▶ _Records for the task_
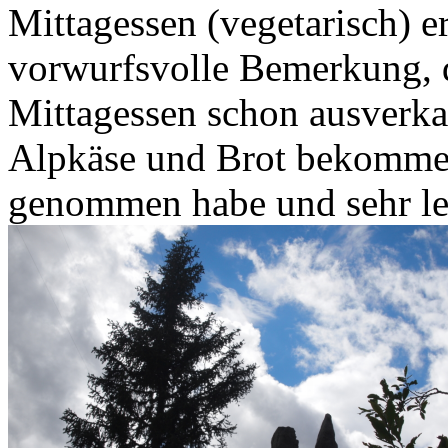
Mittagessen (vegetarisch) e
vorwurfsvolle Bemerkung, da
Mittagessen schon ausverka
Alpkäse und Brot bekomme
genommen habe und sehr le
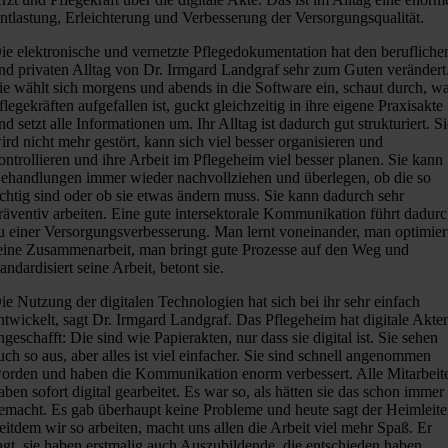
ntlastung, Erleichterung und Verbesserung der Versorgungsqualität.
ie elektronische und vernetzte Pflegedokumentation hat den berufliche
nd privaten Alltag von Dr. Irmgard Landgraf sehr zum Guten verändert
ie wählt sich morgens und abends in die Software ein, schaut durch, w
flegekräften aufgefallen ist, guckt gleichzeitig in ihre eigene Praxisakte
nd setzt alle Informationen um. Ihr Alltag ist dadurch gut strukturiert. S
ird nicht mehr gestört, kann sich viel besser organisieren und
ontrollieren und ihre Arbeit im Pflegeheim viel besser planen. Sie kann
ehandlungen immer wieder nachvollziehen und überlegen, ob die so
ichtig sind oder ob sie etwas ändern muss. Sie kann dadurch sehr
räventiv arbeiten. Eine gute intersektorale Kommunikation führt dadur
u einer Versorgungsverbesserung. Man lernt voneinander, man optimier
eine Zusammenarbeit, man bringt gute Prozesse auf den Weg und
tandardisiert seine Arbeit, betont sie.
ie Nutzung der digitalen Technologien hat sich bei ihr sehr einfach
ntwickelt, sagt Dr. Irmgard Landgraf. Das Pflegeheim hat digitale Akte
ngeschafft: Die sind wie Papierakten, nur dass sie digital ist. Sie sehen
uch so aus, aber alles ist viel einfacher. Sie sind schnell angenommen
orden und haben die Kommunikation enorm verbessert. Alle Mitarbeit
aben sofort digital gearbeitet. Es war so, als hätten sie das schon immer
emacht. Es gab überhaupt keine Probleme und heute sagt der Heimleite
eitdem wir so arbeiten, macht uns allen die Arbeit viel mehr Spaß. Er
agt, sie haben erstmalig auch Auszubildende, die entschieden haben,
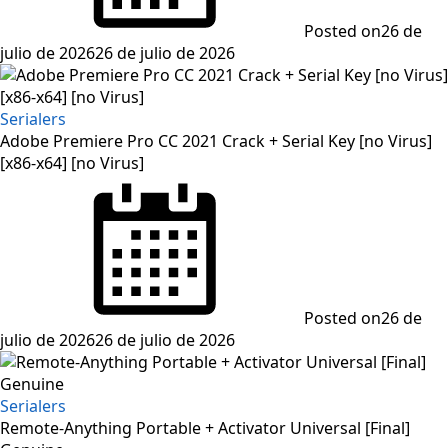
Posted on
26 de
julio de 2026
26 de julio de 2026
Serialers
Adobe Premiere Pro CC 2021 Crack + Serial Key [no Virus]
[x86-x64] [no Virus]
Posted on
26 de
julio de 2026
26 de julio de 2026
Serialers
Remote-Anything Portable + Activator Universal [Final]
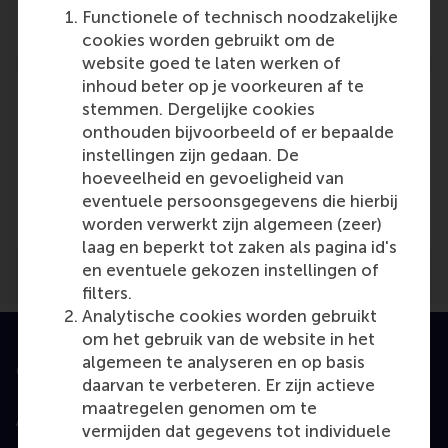
Reference type: Journalist
Functionele of technisch noodzakelijke
cookies worden gebruikt om de
website goed te laten werken of
inhoud beter op je voorkeuren af te
stemmen. Dergelijke cookies
onthouden bijvoorbeeld of er bepaalde
instellingen zijn gedaan. De
Media Outlets
hoeveelheid en gevoeligheid van
eventuele persoonsgegevens die hierbij
FEM/Business
(Unknown)
worden verwerkt zijn algemeen (zeer)
laag en beperkt tot zaken als pagina id's
en eventuele gekozen instellingen of
filters.
Analytische cookies worden gebruikt
om het gebruik van de website in het
algemeen te analyseren en op basis
Geaccrediteerd door
daarvan te verbeteren. Er zijn actieve
maatregelen genomen om te
vermijden dat gegevens tot individuele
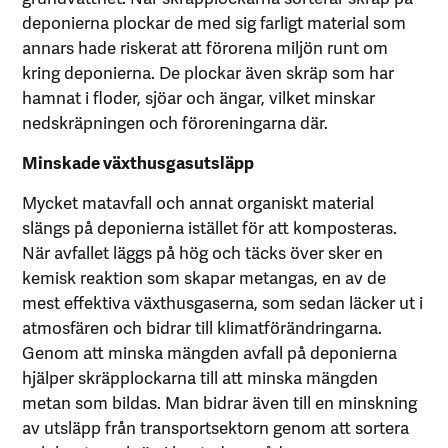
deponierna plockar de med sig farligt material som
annars hade riskerat att förorena miljön runt om
kring deponierna. De plockar även skräp som har
hamnat i floder, sjöar och ängar, vilket minskar
nedskräpningen och föroreningarna där.
Minskade växthusgasutsläpp
Mycket matavfall och annat organiskt material
slängs på deponierna istället för att komposteras.
När avfallet läggs på hög och täcks över sker en
kemisk reaktion som skapar metangas, en av de
mest effektiva växthusgaserna, som sedan läcker ut i
atmosfären och bidrar till klimatförändringarna.
Genom att minska mängden avfall på deponierna
hjälper skräpplockarna till att minska mängden
metan som bildas. Man bidrar även till en minskning
av utsläpp från transportsektorn genom att sortera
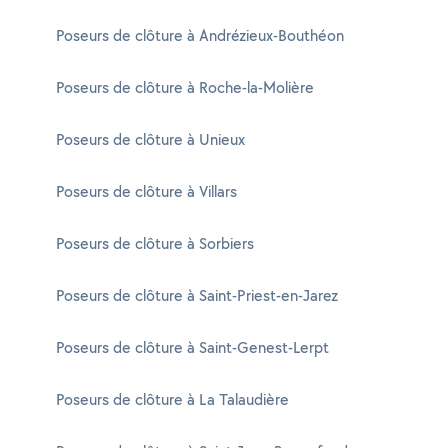
Poseurs de clôture à Andrézieux-Bouthéon
Poseurs de clôture à Roche-la-Molière
Poseurs de clôture à Unieux
Poseurs de clôture à Villars
Poseurs de clôture à Sorbiers
Poseurs de clôture à Saint-Priest-en-Jarez
Poseurs de clôture à Saint-Genest-Lerpt
Poseurs de clôture à La Talaudière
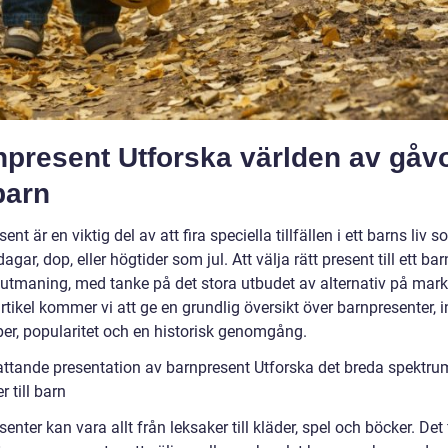
npresent Utforska världen av gåv
barn
ent är en viktig del av att fira speciella tillfällen i ett barns liv 
agar, dop, eller högtider som jul. Att välja rätt present till ett ba
 utmaning, med tanke på det stora utbudet av alternativ på mark
tikel kommer vi att ge en grundlig översikt över barnpresenter, i
per, popularitet och en historisk genomgång.
ttande presentation av barnpresent Utforska det breda spektru
r till barn
enter kan vara allt från leksaker till kläder, spel och böcker. Det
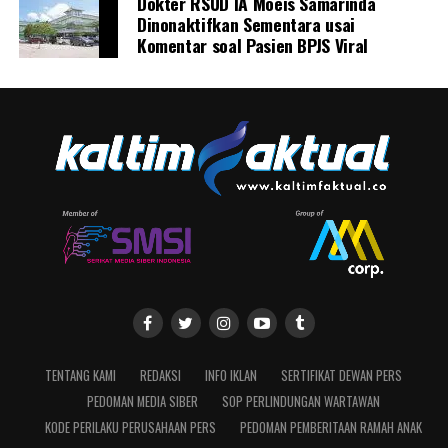
Dokter RSUD IA Moeis Samarinda
Dinonaktifkan Sementara usai
Komentar soal Pasien BPJS Viral
TENTANG KAMI
REDAKSI
INFO IKLAN
SERTIFIKAT DEWAN PERS
PEDOMAN MEDIA SIBER
SOP PERLINDUNGAN WARTAWAN
KODE PERILAKU PERUSAHAAN PERS
PEDOMAN PEMBERITAAN RAMAH ANAK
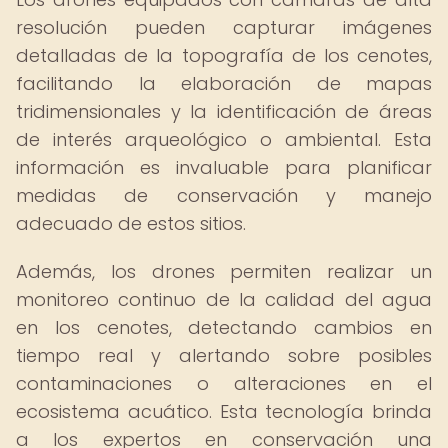
resolución pueden capturar imágenes
detalladas de la topografía de los cenotes,
facilitando la elaboración de mapas
tridimensionales y la identificación de áreas
de interés arqueológico o ambiental. Esta
información es invaluable para planificar
medidas de conservación y manejo
adecuado de estos sitios.
Además, los drones permiten realizar un
monitoreo continuo de la calidad del agua
en los cenotes, detectando cambios en
tiempo real y alertando sobre posibles
contaminaciones o alteraciones en el
ecosistema acuático. Esta tecnología brinda
a los expertos en conservación una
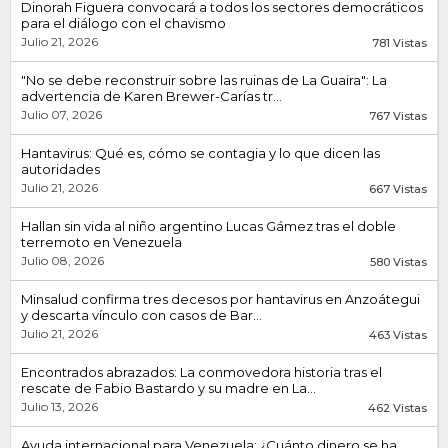
Dinorah Figuera convocará a todos los sectores democráticos
para el diálogo con el chavismo
Julio 21, 2026
781 Vistas
"No se debe reconstruir sobre las ruinas de La Guaira": La
advertencia de Karen Brewer-Carías tr...
Julio 07, 2026
767 Vistas
Hantavirus: Qué es, cómo se contagia y lo que dicen las
autoridades
Julio 21, 2026
667 Vistas
Hallan sin vida al niño argentino Lucas Gámez tras el doble
terremoto en Venezuela
Julio 08, 2026
580 Vistas
Minsalud confirma tres decesos por hantavirus en Anzoátegui
y descarta vínculo con casos de Bar...
Julio 21, 2026
463 Vistas
Encontrados abrazados: La conmovedora historia tras el
rescate de Fabio Bastardo y su madre en La...
Julio 13, 2026
462 Vistas
Ayuda internacional para Venezuela: ¿Cuánto dinero se ha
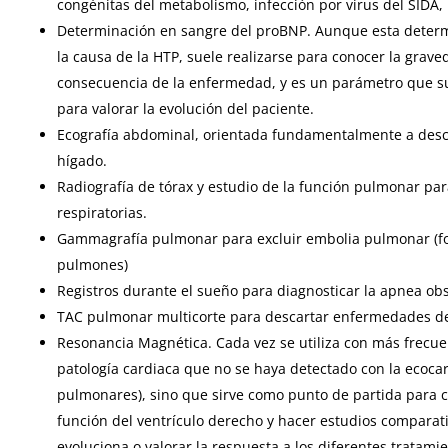
congénitas del metabolismo, infección por virus del SIDA, 
Determinación en sangre del proBNP. Aunque esta determi
la causa de la HTP, suele realizarse para conocer la grav
consecuencia de la enfermedad, y es un parámetro que s
para valorar la evolución del paciente.
Ecografía abdominal, orientada fundamentalmente a desca
hígado.
Radiografía de tórax y estudio de la función pulmonar p
respiratorias.
Gammagrafía pulmonar para excluir embolia pulmonar (f
pulmones)
Registros durante el sueño para diagnosticar la apnea obs
TAC pulmonar multicorte para descartar enfermedades del
Resonancia Magnética. Cada vez se utiliza con más frecuen
patología cardiaca que no se haya detectado con la ecocar
pulmonares), sino que sirve como punto de partida para c
función del ventrículo derecho y hacer estudios compara
evoluciona o valorar la respuesta a los diferentes tratamie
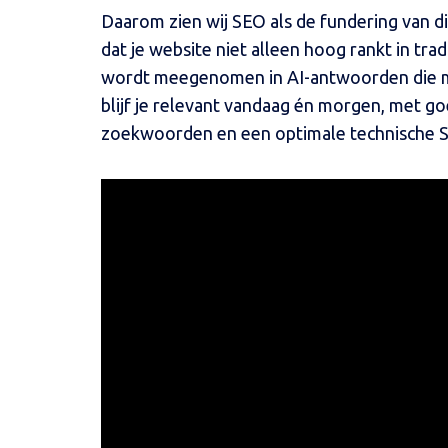
Daarom zien wij SEO als de fundering van di
dat je website niet alleen hoog rankt in tr
wordt meegenomen in AI-antwoorden die mi
blijf je relevant vandaag én morgen, met goe
zoekwoorden en een optimale technische S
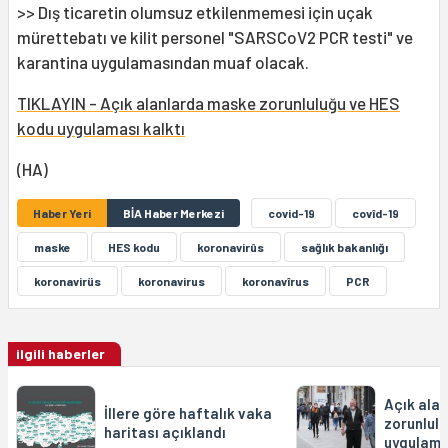
>> Dış ticaretin olumsuz etkilenmemesi için uçak
mürettebatı ve kilit personel "SARS­CoV­2 PCR testi" ve
karantina uygulamasından muaf olacak.
TIKLAYIN - Açık alanlarda maske zorunluluğu ve HES
kodu uygulaması kalktı
(HA)
Haber Yeri
BİA Haber Merkezi
covid-19
covîd-19
maske
HES kodu
koronavirûs
sağlık bakanlığı
koronavirüs
koronavirus
koronavîrus
PCR
ilgili haberler
Açık ala
İllere göre haftalık vaka
zorunlul
haritası açıklandı
uygulama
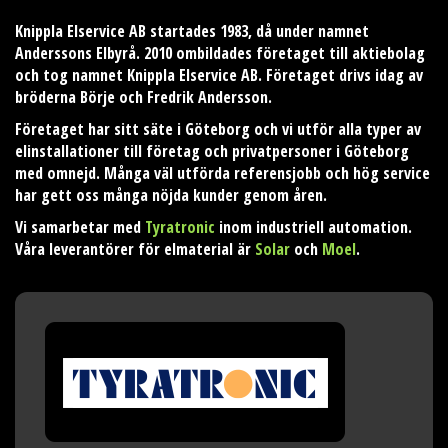
Knippla Elservice AB startades 1983, då under namnet
Anderssons Elbyrå. 2010 ombildades företaget till aktiebolag
och tog namnet Knippla Elservice AB. Företaget drivs idag av
bröderna Börje och Fredrik Andersson.
Företaget har sitt säte i Göteborg och vi utför alla typer av
elinstallationer till företag och privatpersoner i Göteborg
med omnejd. Många väl utförda referensjobb och hög service
har gett oss många nöjda kunder genom åren.
Vi samarbetar med
Tyratronic
inom industriell automation.
Våra leverantörer för elmaterial är
Solar
och
Moel
.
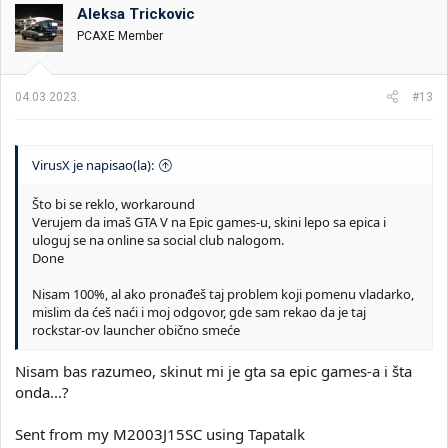
o
Aleksa Trickovic
v
PCAXE Member
a
n
j
a
04.03.2023.
#13
:
VirusX je napisao(la):
Što bi se reklo, workaround
Verujem da imaš GTA V na Epic games-u, skini lepo sa epica i
uloguj se na online sa social club nalogom.
Done
Nisam 100%, al ako pronađeš taj problem koji pomenu vladarko,
mislim da ćeš naći i moj odgovor, gde sam rekao da je taj
rockstar-ov launcher obično smeće
Nisam bas razumeo, skinut mi je gta sa epic games-a i šta
onda...?
Sent from my M2003J15SC using Tapatalk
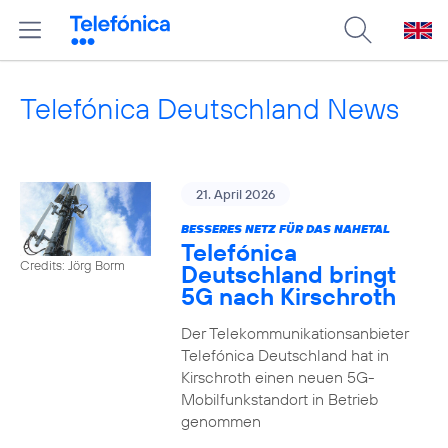
Telefónica Deutschland News
21. April 2026
BESSERES NETZ FÜR DAS NAHETAL
Telefónica
Credits: Jörg Borm
Deutschland bringt
5G nach Kirschroth
Der Telekommunikationsanbieter
Telefónica Deutschland hat in
Kirschroth einen neuen 5G-
Mobilfunkstandort in Betrieb
genommen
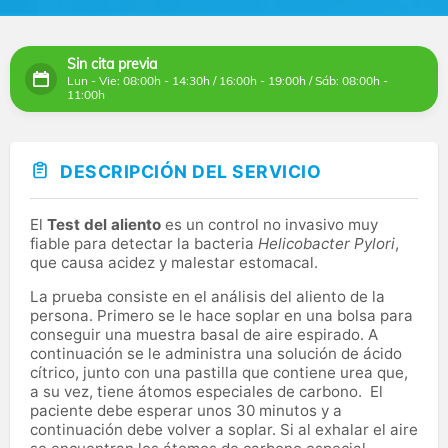
Sin cita previa
Lun - Vie: 08:00h - 14:30h / 16:00h - 19:00h / Sáb: 08:00h -
11:00h
DESCRIPCIÓN DEL SERVICIO
El
Test del aliento
es un control no invasivo muy
fiable para detectar la bacteria
Helicobacter Pylori
,
que causa acidez y malestar estomacal.
La prueba consiste en el análisis del aliento de la
persona. Primero se le hace soplar en una bolsa para
conseguir una muestra basal de aire espirado. A
continuación se le administra una solución de ácido
cítrico, junto con una pastilla que contiene urea que,
a su vez, tiene átomos especiales de carbono. El
paciente debe esperar unos 30 minutos y a
continuación debe volver a soplar. Si al exhalar el aire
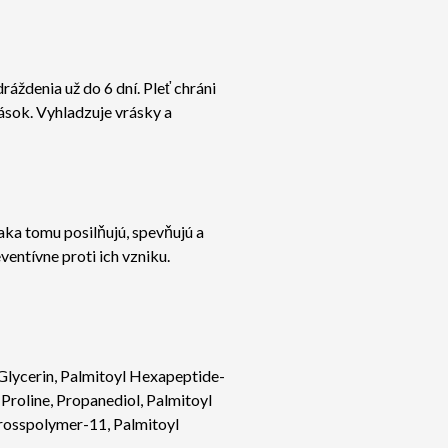
áždenia už do 6 dní. Pleť chráni
ások. Vyhladzuje vrásky a
aka tomu posilňujú, spevňujú a
entívne proti ich vzniku.
Glycerin, Palmitoyl Hexapeptide-
 Proline, Propanediol, Palmitoyl
Crosspolymer-11, Palmitoyl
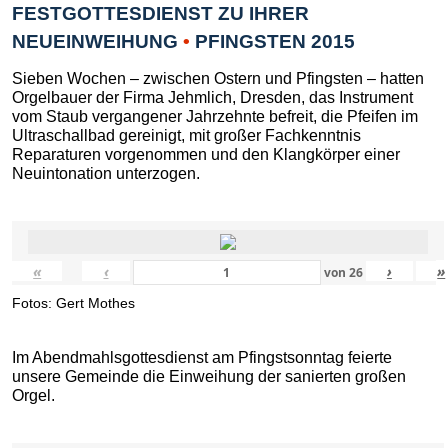
FESTGOTTESDIENST ZU IHRER
NEUEINWEIHUNG
•
PFINGSTEN 2015
Sieben Wochen – zwischen Ostern und Pfingsten – hatten
Orgelbauer der Firma Jehmlich, Dresden, das Instrument
vom Staub vergangener Jahrzehnte befreit, die Pfeifen im
Ultraschallbad gereinigt, mit großer Fachkenntnis
Reparaturen vorgenommen und den Klangkörper einer
Neuintonation unterzogen.
«
‹
›
»
von
26
Fotos: Gert Mothes
Im Abendmahlsgottesdienst am Pfingstsonntag feierte
unsere Gemeinde die Einweihung der sanierten großen
Orgel.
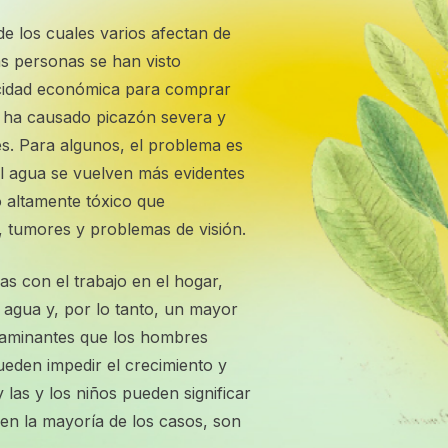
e los cuales varios afectan de
 personas se han visto
acidad económica para comprar
 ha causado picazón severa y
s. Para algunos, el problema es
el agua se vuelven más evidentes
o altamente tóxico que
 tumores y problemas de visión.
s con el trabajo en el hogar,
l agua y, por lo tanto, un mayor
taminantes que los hombres
ueden impedir el crecimiento y
 las y los niños pueden significar
en la mayoría de los casos, son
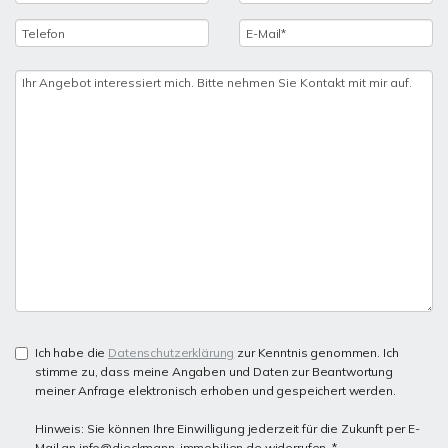
Ich habe die
Datenschutzerklärung
zur Kenntnis genommen. Ich
stimme zu, dass meine Angaben und Daten zur Beantwortung
meiner Anfrage elektronisch erhoben und gespeichert werden.
Hinweis: Sie können Ihre Einwilligung jederzeit für die Zukunft per E-
Mail an info@dieckmann-immobilien.de widerrufen. *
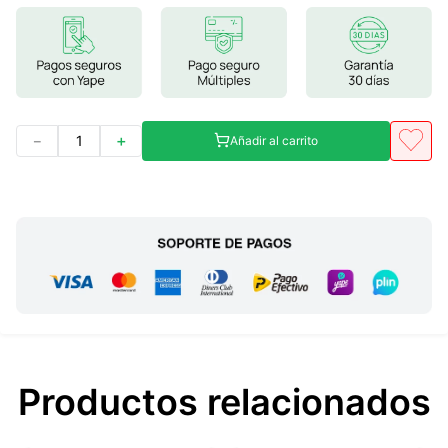
7
.
glicinato magnesio
8
.
magnesio
9
.
melena leon
10
.
proteina
－
＋
Añadir al carrito
Productos relacionados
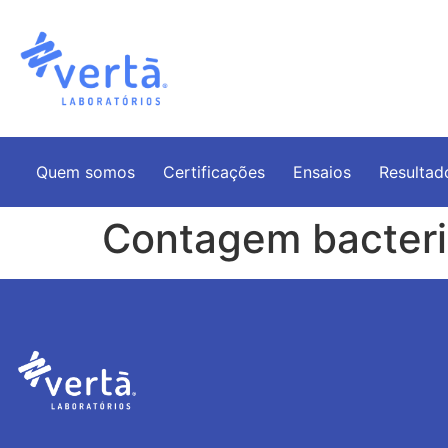
Quem somos
Certificações
Ensaios
Resultad
Contagem bacteria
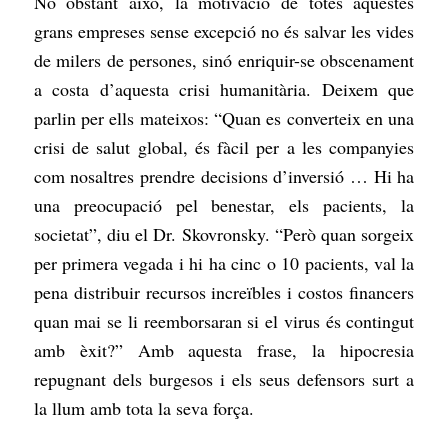
No obstant això, la motivació de totes aquestes
grans empreses sense excepció no és salvar les vides
de milers de persones, sinó enriquir-se obscenament
a costa d’aquesta crisi humanitària. Deixem que
parlin per ells mateixos: “Quan es converteix en una
crisi de salut global, és fàcil per a les companyies
com nosaltres prendre decisions d’inversió … Hi ha
una preocupació pel benestar, els pacients, la
societat”, diu el Dr. Skovronsky. “Però quan sorgeix
per primera vegada i hi ha cinc o 10 pacients, val la
pena distribuir recursos increïbles i costos financers
quan mai se li reemborsaran si el virus és contingut
amb èxit?” Amb aquesta frase, la hipocresia
repugnant dels burgesos i els seus defensors surt a
la llum amb tota la seva força.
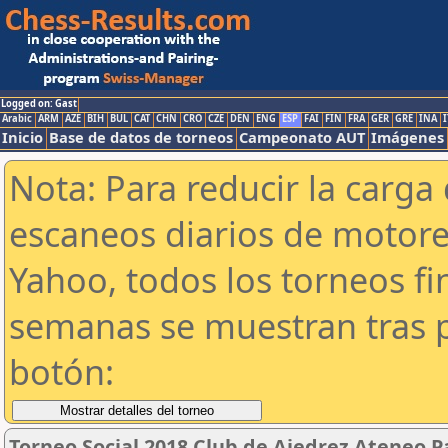
Logged on: Gast
Arabic
ARM
AZE
BIH
BUL
CAT
CHN
CRO
CZE
DEN
ENG
ESP
FAI
FIN
FRA
GER
GRE
INA
I
Inicio
Base de datos de torneos
Campeonato AUT
Imágenes
Nota: Para reducir la carga 
escaneos diarios de motor
Yahoo, todos los torneos f
semanas se muestran tras p
botón:
Torneo Social 2018 Club de Ajedrez Ateneo P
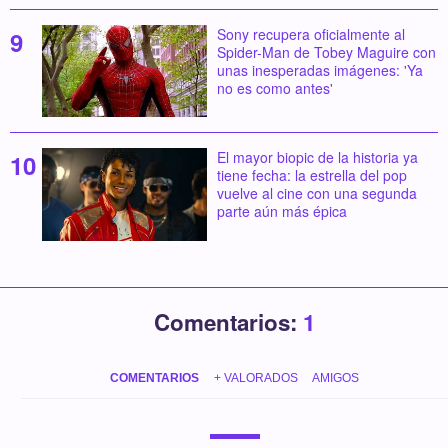
Sony recupera oficialmente al
Spider-Man de Tobey Maguire con
unas inesperadas imágenes: 'Ya
no es como antes'
El mayor biopic de la historia ya
tiene fecha: la estrella del pop
vuelve al cine con una segunda
parte aún más épica
Comentarios:
1
COMENTARIOS
+ VALORADOS
AMIGOS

▶ _The task_
Set the pictures aside and retype exactly the lines above from the line with "När avfallet läggs" to the line with "Poseurs de clôture à Saint-Genest-Lerpt", both included, adding no others.

▶ _Answer to this task_
När avfallet läggs på hög och täcks över sker en
kemisk reaktion som skapar metangas, en av de
mest effektiva växthusgaserna, som sedan läcker ut i
atmosfären och bidrar till klimatförändringarna.
Genom att minska mängden avfall på deponierna
hjälper skräpplockarna till att minska mängden
metan som bildas. Man bidrar även till en minskning
av utsläpp från transportsektorn genom att sortera
Poseurs de clôture à Andrézieux-Bouthéon
Poseurs de clôture à Roche-la-Molière
Poseurs de clôture à Unieux
Poseurs de clôture à Villars
Poseurs de clôture à Sorbiers
Poseurs de clôture à Saint-Priest-en-Jarez
Poseurs de clôture à Saint-Genest-Lerpt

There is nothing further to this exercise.